Началось все с платьев и маминых туфель. Вера и Надя переодевались и переобувались, выглядели – как бы это сказать? – экстравагантно. И явно получали от своей экстравагантности удовольствие.
– Папа, посмотри! – кричала Вера, вламываясь на кухню или ко мне в кабинет завернутая в штору.
– Папа, посмотри! – вторила Надя, прибегая следом в платье, которое сняла Вера, чтобы завернуться в штору.
Им важно было не просто переодеться. Им важно было показать мне, как они переодеваются.
Потом в ход пошли всякие экстравагантные предметы. Вера приходила ко мне в трусах и в лыжах на босу ногу. Надя приходила с миской на голове (она ведь не читала «Дон Кихота», не может же ничего знать про бритвенный тазик). Вера приходила в велосипедном шлеме. Надя приходила одетая в продуктовый пакет. Весь этот маскарад устраивался для меня. Если бы у маскарада не было зрителей, было бы неинтересно.
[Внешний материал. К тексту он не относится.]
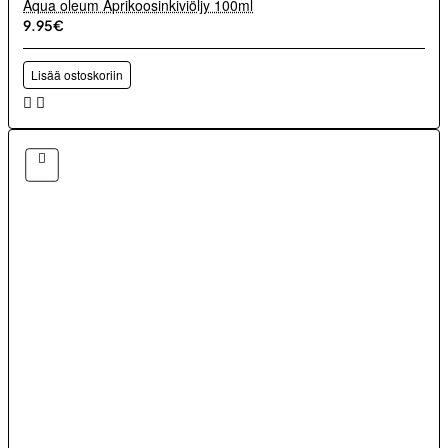
Aqua oleum Aprikoosinkiviöljy 100ml
9.95€
Lisää ostoskoriin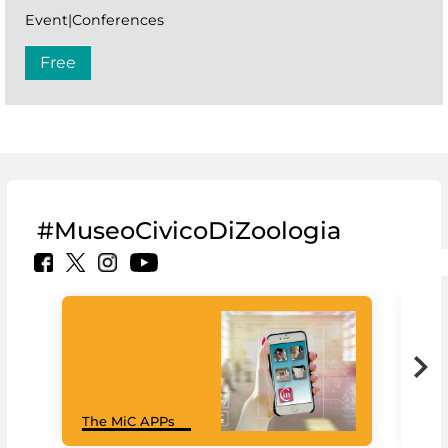
Event|Conferences
Free
#MuseoCivicoDiZoologia
MiC
The MiC APPs
net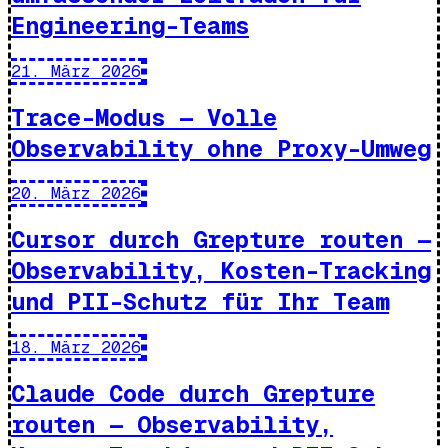
Engineering-Teams
21. März 2026
Trace-Modus — Volle
Observability ohne Proxy-Umweg
20. März 2026
Cursor durch Grepture routen —
Observability, Kosten-Tracking
und PII-Schutz für Ihr Team
18. März 2026
Claude Code durch Grepture
routen — Observability,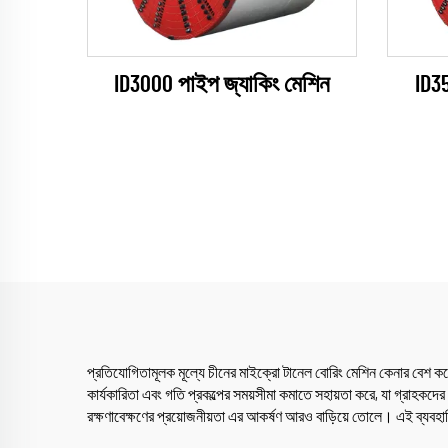
ID3000 পাইপ জ্যাকিং মেশিন
ID3
প্রতিযোগিতামূলক মূল্যে চীনের মাইক্রো টানেল বোরিং মেশিন কেনার বেশ কয
কার্যকারিতা এবং গতি প্রকল্পের সময়সীমা কমাতে সহায়তা করে, যা গ্রাহকদের 
রক্ষণাবেক্ষণের প্রয়োজনীয়তা এর আকর্ষণ আরও বাড়িয়ে তোলে। এই ব্যবহা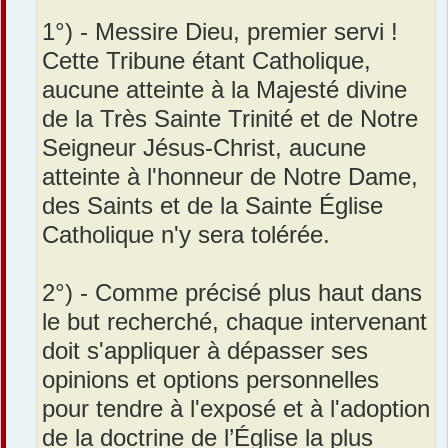
1°) - Messire Dieu, premier servi !
Cette Tribune étant Catholique,
aucune atteinte à la Majesté divine
de la Très Sainte Trinité et de Notre
Seigneur Jésus-Christ, aucune
atteinte à l'honneur de Notre Dame,
des Saints et de la Sainte Église
Catholique n'y sera tolérée.
2°) - Comme précisé plus haut dans
le but recherché, chaque intervenant
doit s'appliquer à dépasser ses
opinions et options personnelles
pour tendre à l'exposé et à l'adoption
de la doctrine de l’Église la plus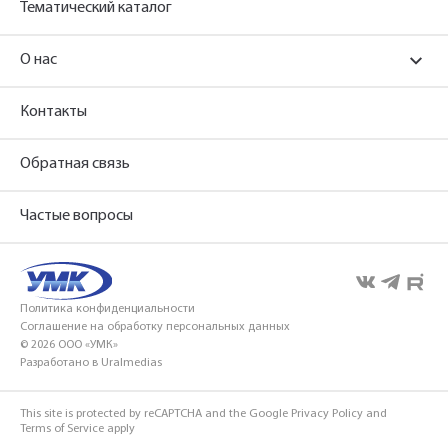
Тематический каталог
О нас
Контакты
Обратная связь
Частые вопросы
Политика конфиденциальности
Соглашение на обработку персональных данных
© 2026 ООО «УМК»
Разработано в Uralmedias
This site is protected by reCAPTCHA and the Google
Privacy Policy
and
Terms of Service
apply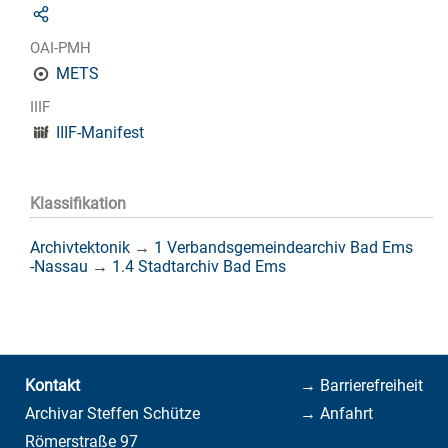
OAI-PMH
METS
IIIF
IIIF-Manifest
Klassifikation
Archivtektonik
→
1 Verbandsgemeindearchiv Bad Ems
-Nassau
→
1.4 Stadtarchiv Bad Ems
Kontakt
→ Barrierefreiheit
Archivar Steffen Schütze
→ Anfahrt
Römerstraße 97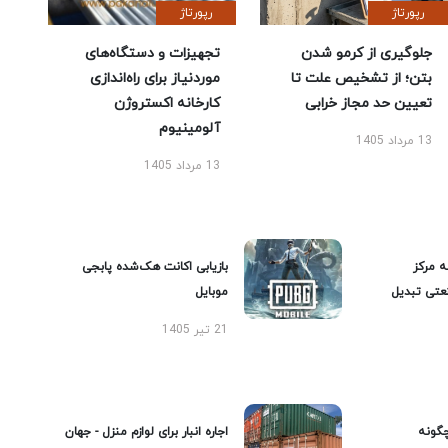
رپورتاژ
رپورتاژ
جلوگیری از کرمو شدن
تجهیزات و دستگاه‌های
بتن؛ از تشخیص علت تا
موردنیاز برای راه‌اندازی
تعیین حد مجاز خرابی
کارخانه اکستروژن
آلومینیوم
13 مرداد 1405
13 مرداد 1405
ه مرکز
بازیابی اکانت هک‌شده پابجی
عتی تبدیل
موبایل
21 تیر 1405
گونه
اجاره انبار برای لوازم منزل - جهان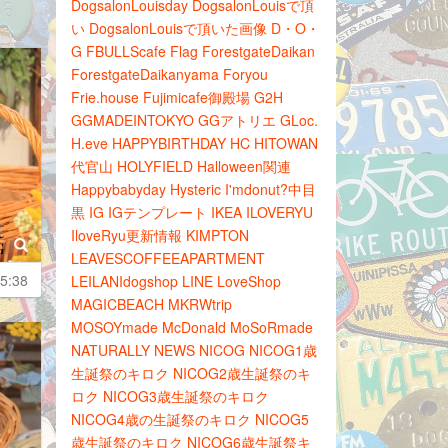
DogsalonLouisday
DogsalonLouisで頂
い
DogsalonLouisで頂いた画像
D・O・
G
FBULLScafe
Flag
ForestgateDaikan
ForestgateDaikanyama
Foryou
Frie.house
Fujimicafe御殿場
G2H
GGMADEINTOKYO
GGアトリエ
GLoc.
H.eve
HAPPYBIRTHDAY
HC
HITOWAN
代官山
HOLYFIELD
Halloween関連
Happybabyday
Hysteric
I'mdonut?中目
黒
IG
IGテンプレート
IKEA
ILOVERYU
IloveRyu更新情報
KIMPTON
LEAVESCOFFEEAPARTMENT
5:38
LEILANIdogshop
LINE
LoveShop
MAGICBEACH
MKRWtrip
MOSOYmade
McDonald
MoSoRmade
NATURALLY
NEWS
NICOG
NICOG1歳
生誕祭のキロク
NICOG2歳生誕祭のキ
ロク
NICOG3歳生誕祭のキロク
NICOG4歳の生誕祭のキロク
NICOG5
歳生誕祭のキロク
NICOG6歳生誕祭キ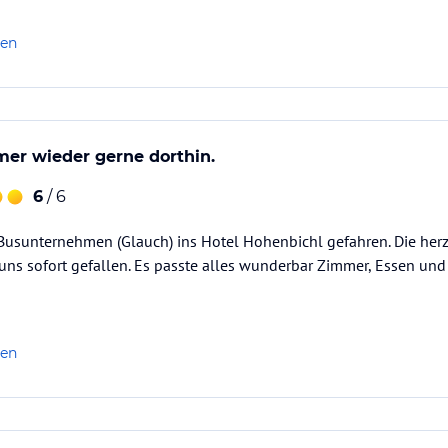
len
er wieder gerne dorthin.
6
/ 6
 Busunternehmen (Glauch) ins Hotel Hohenbichl gefahren. Die he
ns sofort gefallen. Es passte alles wunderbar Zimmer, Essen und
len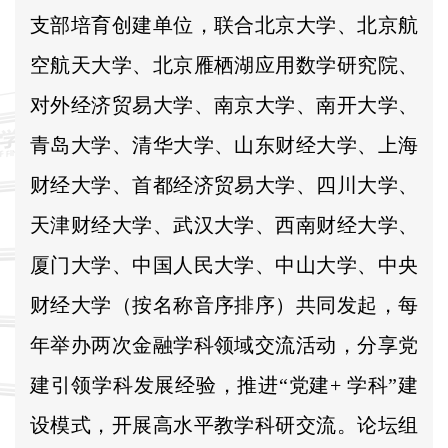
支部培育创建单位，联合北京大学、北京航
空航天大学、北京雁栖湖应用数学研究院、
对外经济贸易大学、南京大学、南开大学、
青岛大学、清华大学、山东财经大学、上海
财经大学、首都经济贸易大学、四川大学、
天津财经大学、武汉大学、西南财经大学、
厦门大学、中国人民大学、中山大学、中央
财经大学（按名称音序排序）共同发起，每
年举办两次金融学科领域交流活动，分享党
建引领学科发展经验，推进“党建+ 学科”建
设模式，开展高水平教学科研交流。论坛组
Еще однажды Вере и Наде подарили два украинских венка с лентами. Погодки настояли на том, что в этих венках надо обязательно пойти в детский сад. Потому что у маскарада должны быть зрители. Без зрителей – скукота даже эти прекрасные венки.
Потом девочкам моим надоело меняться только внешне и они принялись меняться сущностно.
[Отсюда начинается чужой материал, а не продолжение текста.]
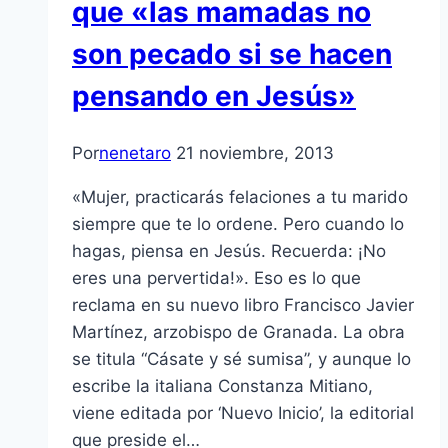
que «las mamadas no
son pecado si se hacen
pensando en Jesús»
Por
nenetaro
21 noviembre, 2013
«Mujer, practicarás felaciones a tu marido
siempre que te lo ordene. Pero cuando lo
hagas, piensa en Jesús. Recuerda: ¡No
eres una pervertida!». Eso es lo que
reclama en su nuevo libro Francisco Javier
Martínez, arzobispo de Granada. La obra
se titula “Cásate y sé sumisa”, y aunque lo
escribe la italiana Constanza Mitiano,
viene editada por ‘Nuevo Inicio’, la editorial
que preside el…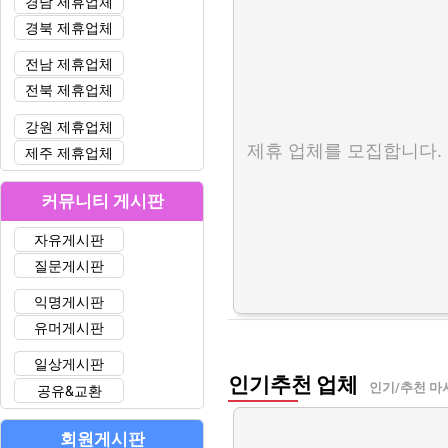
경남 제휴업체
경북 제휴업체
전남 제휴업체
전북 제휴업체
강원 제휴업체
제휴 업체를 모집합니다.
제주 제휴업체
커뮤니티 게시판
자유게시판
질문게시판
익명게시판
유머게시판
일상게시판
인기추천 업체
인기/추천 마
공유&교환
회원게시판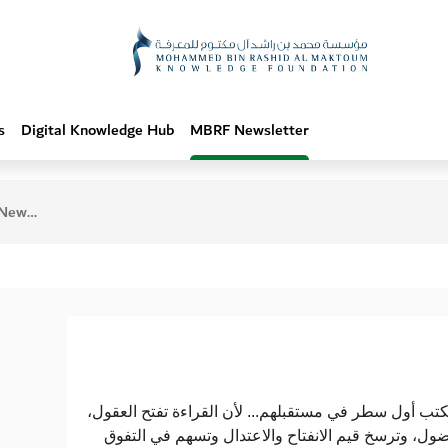
s
Digital Knowledge Hub
MBRF Newsletter
May 2025
" ب أول سطر في مستقبلهم... لأن القراءة تفتح العقول
ضول، وترسخ قيم الانفتاح والاعتدال وتسهم في التفوق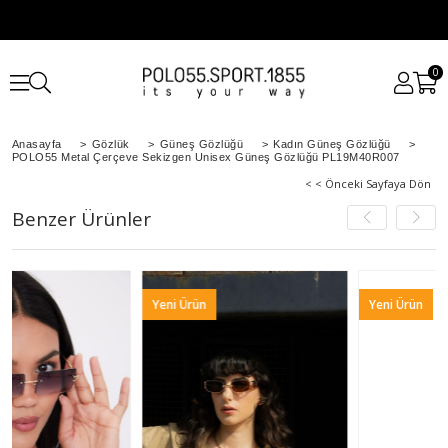
0
Anasayfa
>
Gözlük
>
Güneş Gözlüğü
>
Kadın Güneş Gözlüğü
>
POLO55 Metal Çerçeve Sekizgen Unisex Güneş Gözlüğü PL19M40R007
< < Önceki Sayfaya Dön
Benzer Ürünler
Yeni Ürün
Yeni Ürün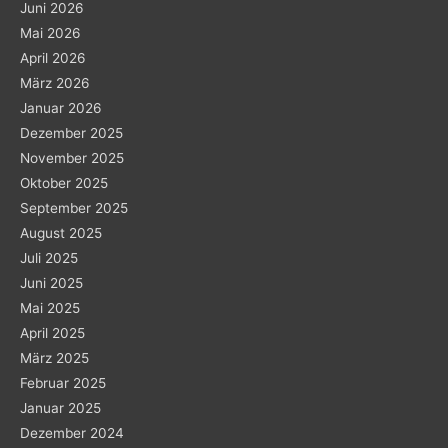
Juni 2026
Mai 2026
April 2026
März 2026
Januar 2026
Dezember 2025
November 2025
Oktober 2025
September 2025
August 2025
Juli 2025
Juni 2025
Mai 2025
April 2025
März 2025
Februar 2025
Januar 2025
Dezember 2024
Вера, давно намекавшая на то, что она не Вера никакая, а единорог Звездочка, заставила взрослых изготовить ей рог из листа бумаги и ходила повсюду с этим рогом на лбу.
Пыталась даже пойти с рогом на лбу на спортивные занятия, но я отговорил ее. Сказал, что рог для единорога – это оружие, что единоборство, которым Вера занимается – это бразильское джиу-джитсу, что джиу-джитсу оружия не предполагает, следовательно рог – против правил. Вера обиделась, но согласилась.
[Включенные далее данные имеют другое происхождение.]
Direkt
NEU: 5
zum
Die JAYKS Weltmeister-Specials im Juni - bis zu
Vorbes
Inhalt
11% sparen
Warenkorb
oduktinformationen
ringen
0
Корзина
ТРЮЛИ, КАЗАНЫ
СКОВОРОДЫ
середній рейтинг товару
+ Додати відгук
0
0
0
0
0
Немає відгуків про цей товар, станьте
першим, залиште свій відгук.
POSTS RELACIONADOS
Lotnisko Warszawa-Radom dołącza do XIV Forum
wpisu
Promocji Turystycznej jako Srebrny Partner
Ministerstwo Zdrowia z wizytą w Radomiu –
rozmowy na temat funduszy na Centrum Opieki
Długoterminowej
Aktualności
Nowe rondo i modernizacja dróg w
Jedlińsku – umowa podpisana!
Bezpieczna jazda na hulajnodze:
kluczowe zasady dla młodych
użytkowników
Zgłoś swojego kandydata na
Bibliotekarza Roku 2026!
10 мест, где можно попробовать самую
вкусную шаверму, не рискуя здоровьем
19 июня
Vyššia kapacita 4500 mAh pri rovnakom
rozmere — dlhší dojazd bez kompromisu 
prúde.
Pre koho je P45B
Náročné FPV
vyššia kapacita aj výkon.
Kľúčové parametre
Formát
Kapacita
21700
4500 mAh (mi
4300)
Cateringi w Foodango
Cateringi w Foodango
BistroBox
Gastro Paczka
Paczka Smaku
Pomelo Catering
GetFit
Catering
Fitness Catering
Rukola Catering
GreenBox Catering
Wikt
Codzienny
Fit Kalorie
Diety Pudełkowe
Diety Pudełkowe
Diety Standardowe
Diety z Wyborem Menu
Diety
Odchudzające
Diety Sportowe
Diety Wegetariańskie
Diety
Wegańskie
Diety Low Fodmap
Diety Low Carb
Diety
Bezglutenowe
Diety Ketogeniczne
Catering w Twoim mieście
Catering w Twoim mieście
А Надя долго не могла решить, кто она. Концепции менялись и иногда даже наслаивались одна на другую. Вот, например, мама кормила Надю кашей, а Надя вдруг останавливала ложку и говорила:
– Я собачка-лошадка.
Ну, чтобы мама не думала, будто кормит кашей девочку, а отдавала себе отчет, что кормит собачку-лошадку. Дальше кормление возобновлялось как ни в чем не бывало. Оказывается, девочек и собачек-лошадок кашей кормят совершенно одинаково.
Наконец, Надя определилась: она теперь котик. Это ничего не меняет практически. Котиков кормят кашей, одевают, водят на прогулку и моют в ванне точно так же, как девочек или собачек-лошадок. Надо просто отдавать себе отчет в том, что именно котика ведешь за руку в детский сад, котика целуешь и даже если журишь за баловство, то котика.
То же самое с единорогом. Вот мы идем с Верой в спортивный клуб, Вера еле волочит ноги, и я говорю:
– Веруш, давай поскорее. Опоздаем же.
Вера (ноги совсем заплетаются) отвечает:
– Я не Вела, я единолог Звездочка.
– Хорошо, единорог Звездочка, не можешь ли ты побыстрее шевелить копытами, потому что иначе тренер Алексей расстроится, что его самый любимый в группе единорог опаздывает на разминку.
И это работает. В качестве единорога Вера шевелит копытами, бежит к спортивному клубу вприпрыжку.
А я иду следом и не могу вспомнить: как это, зачем это? Зачем-то же и я в детстве играл в котиков, песиков и крошечных енотов. Зачем-то и я терпеливо разъяснял маме, какой именно я теперь персонаж. Я точно помню, что эта игра предназначалась именно маме.
Я много раз обращал внимание на то, что в котика и единорога Вера и Надя играют всегда только для родителей и никогда не играют между собой.
Теперь довольно часто бывает, что они играют в комнате вдвоем, подолгу. Я несколько раз подкрадывался и слушал их разговоры. Наедине друг с другом они никогда не называют друг друга единорогом и котиком. Только Вера и Надя.
Эти метаморфозы, эта игра в зверей придумывается для взрослых, для нас с мамой. Это мне послание какое-то, а единорог и котик – почтальоны. А я вот иду дурак дураком вслед за бегущим единорогом к спортивному клубу и не понимаю – какова моя роль в этой игре, придуманной для меня.